Start

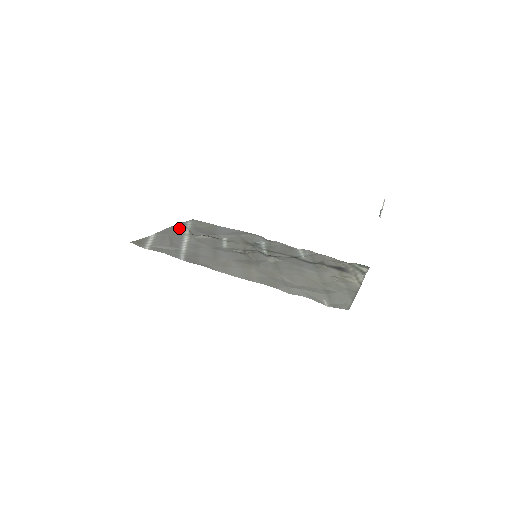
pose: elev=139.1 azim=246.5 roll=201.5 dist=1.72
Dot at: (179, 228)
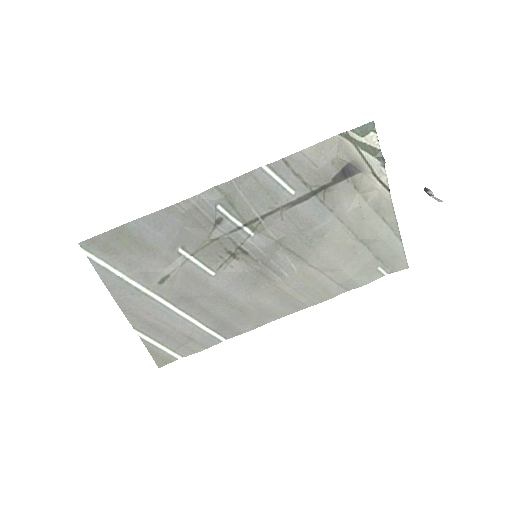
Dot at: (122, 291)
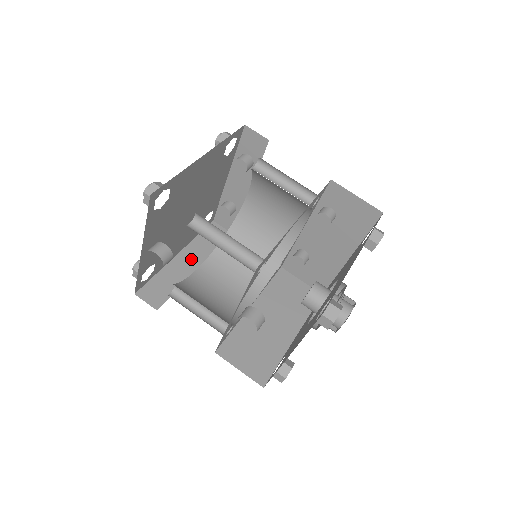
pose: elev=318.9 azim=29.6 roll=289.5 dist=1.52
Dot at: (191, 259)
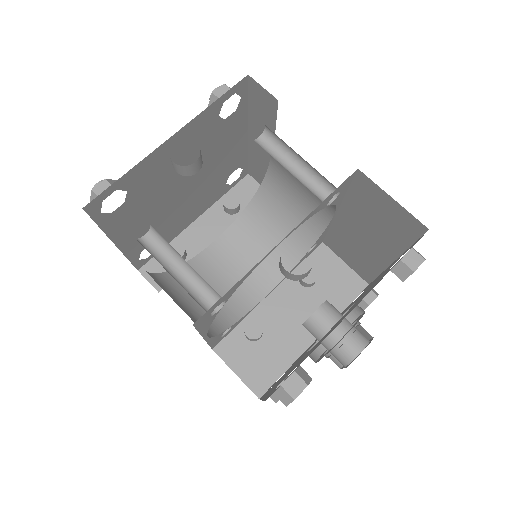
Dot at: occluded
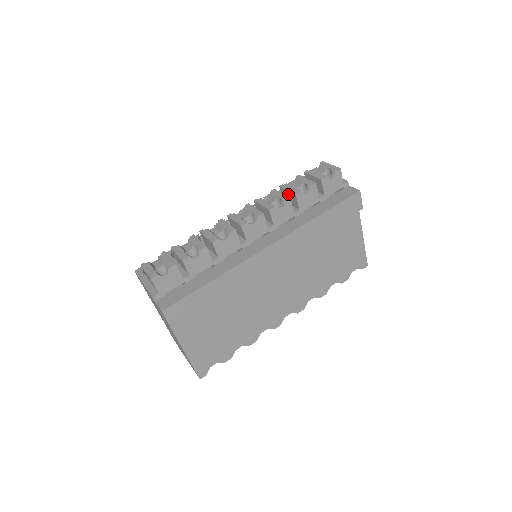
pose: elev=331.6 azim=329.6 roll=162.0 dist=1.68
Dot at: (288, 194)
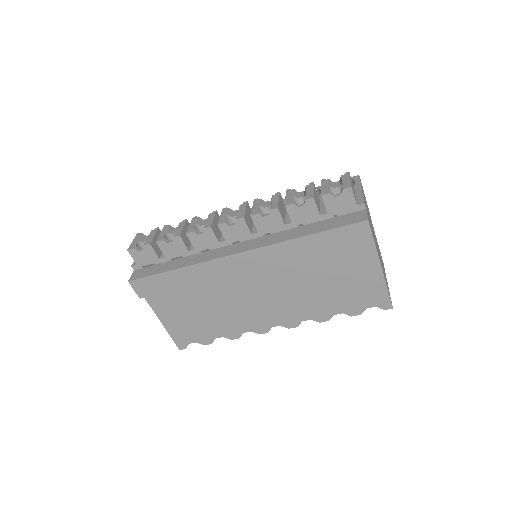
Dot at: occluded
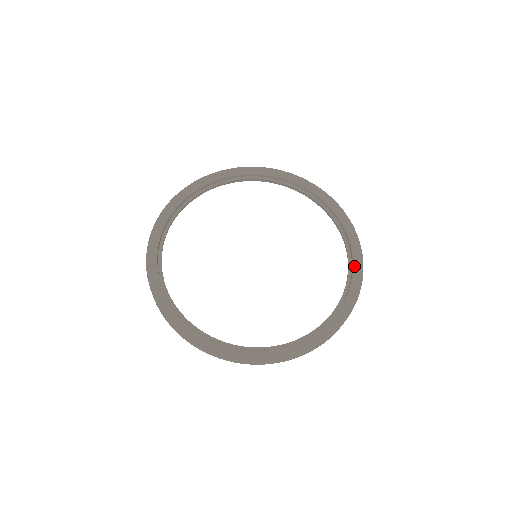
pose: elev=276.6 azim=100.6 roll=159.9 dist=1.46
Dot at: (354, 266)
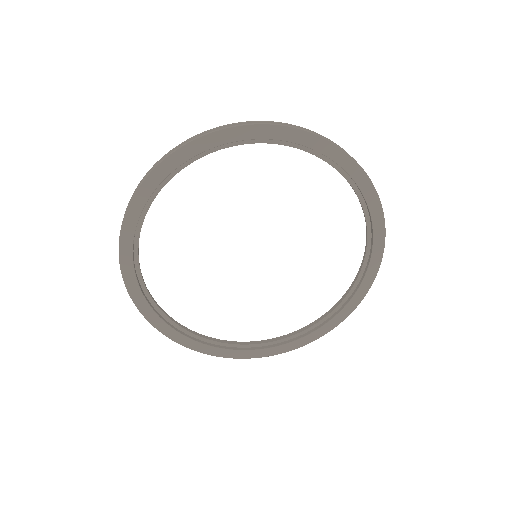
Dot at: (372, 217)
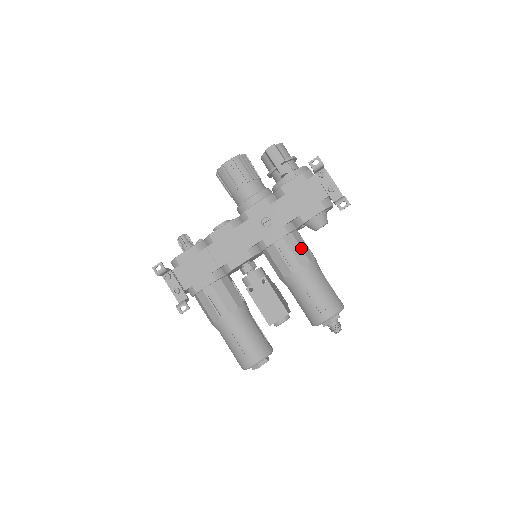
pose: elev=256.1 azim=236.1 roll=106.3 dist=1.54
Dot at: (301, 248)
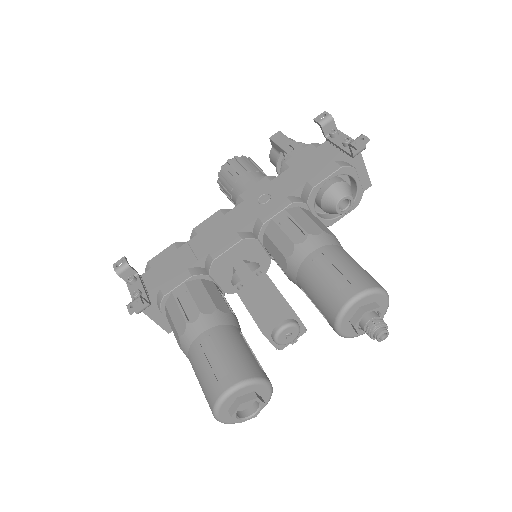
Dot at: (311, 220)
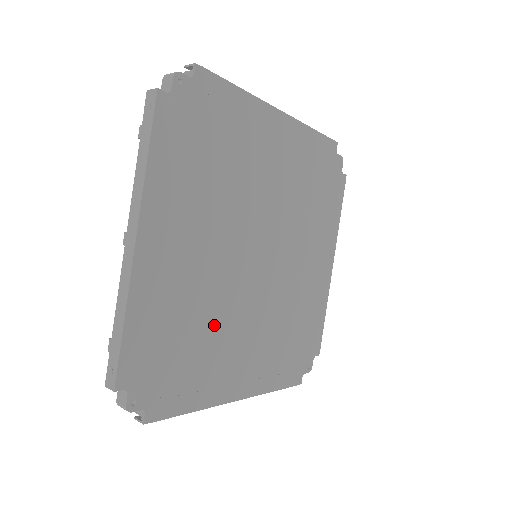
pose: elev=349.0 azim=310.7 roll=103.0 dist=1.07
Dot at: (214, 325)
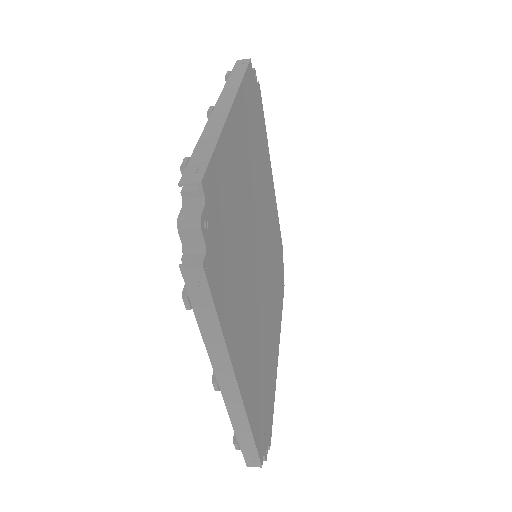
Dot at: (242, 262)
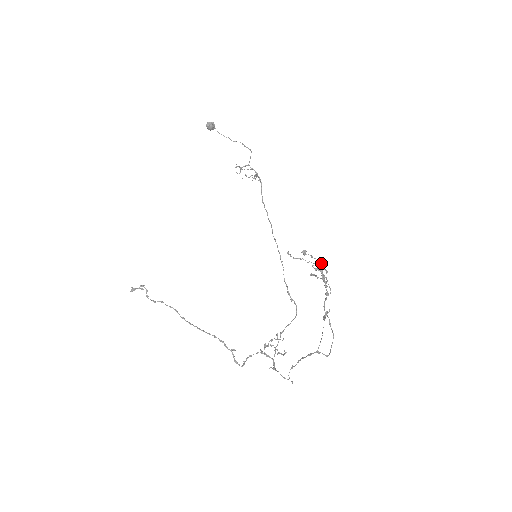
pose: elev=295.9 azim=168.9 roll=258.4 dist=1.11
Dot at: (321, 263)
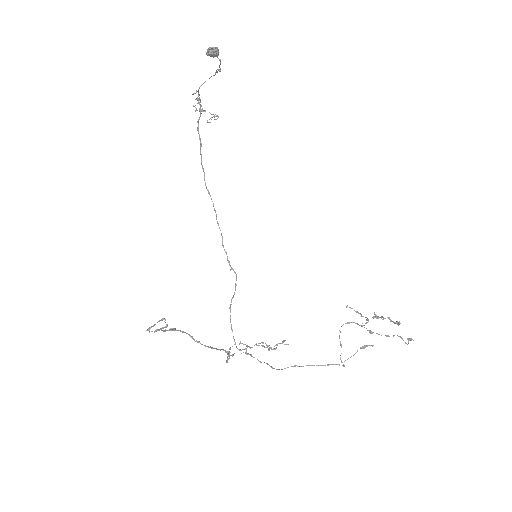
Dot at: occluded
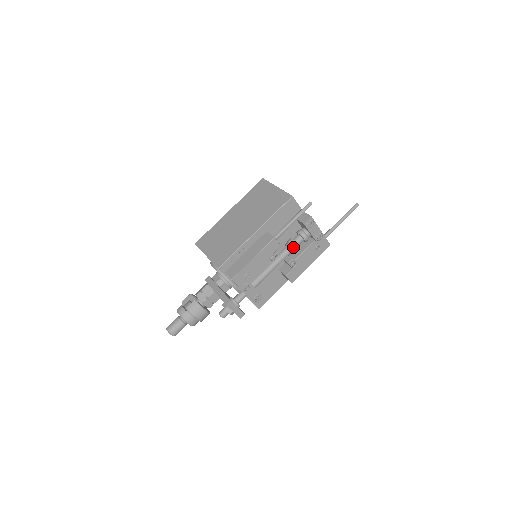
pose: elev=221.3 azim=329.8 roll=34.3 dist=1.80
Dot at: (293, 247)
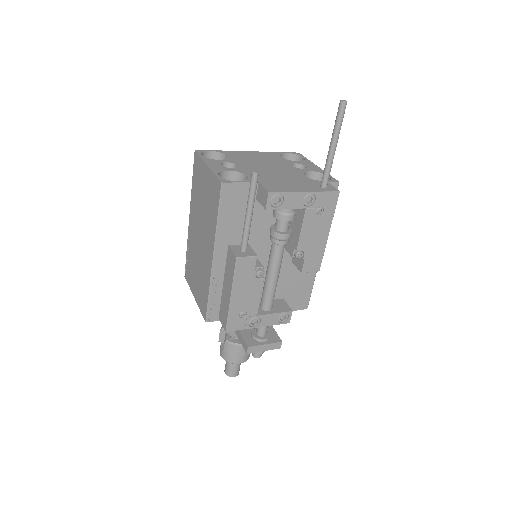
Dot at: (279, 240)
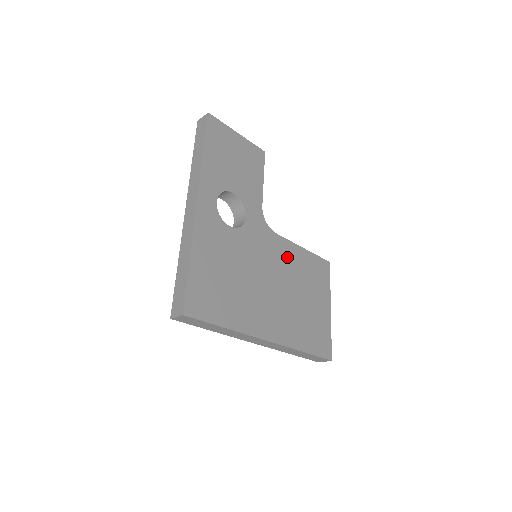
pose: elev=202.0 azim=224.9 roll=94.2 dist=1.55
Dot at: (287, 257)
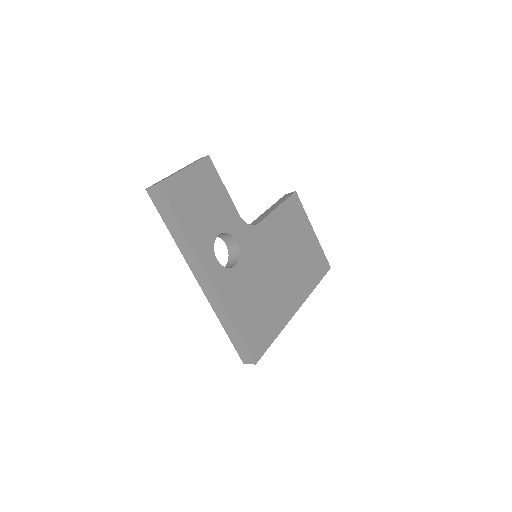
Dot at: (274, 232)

End

## What you will do:
Copy out every line of all the records above character for character, leaving out the pictures.

## Output for this exercise:
pose: elev=139.1 azim=246.5 roll=201.5 dist=1.72
Dot at: (179, 228)
Dot at: (122, 291)
pose: elev=318.9 azim=29.6 roll=289.5 dist=1.52
Dot at: (191, 259)
Dot at: occluded
pose: elev=331.6 azim=329.6 roll=162.0 dist=1.68
Dot at: (288, 194)
Dot at: occluded
pose: elev=276.6 azim=100.6 roll=159.9 dist=1.46
Dot at: (354, 266)
Dot at: (372, 217)
pose: elev=256.1 azim=236.1 roll=106.3 dist=1.54
Dot at: (301, 248)
Dot at: (311, 220)
pose: elev=349.0 azim=310.7 roll=103.0 dist=1.07
Dot at: (214, 325)
Dot at: (242, 262)
pose: elev=295.9 azim=168.9 roll=258.4 dist=1.11
Dot at: (321, 263)
Dot at: occluded
pose: elev=221.3 azim=329.8 roll=34.3 dist=1.80
Dot at: (293, 247)
Dot at: (279, 240)
pose: elev=202.0 azim=224.9 roll=94.2 dist=1.55
Dot at: (287, 257)
Dot at: (274, 232)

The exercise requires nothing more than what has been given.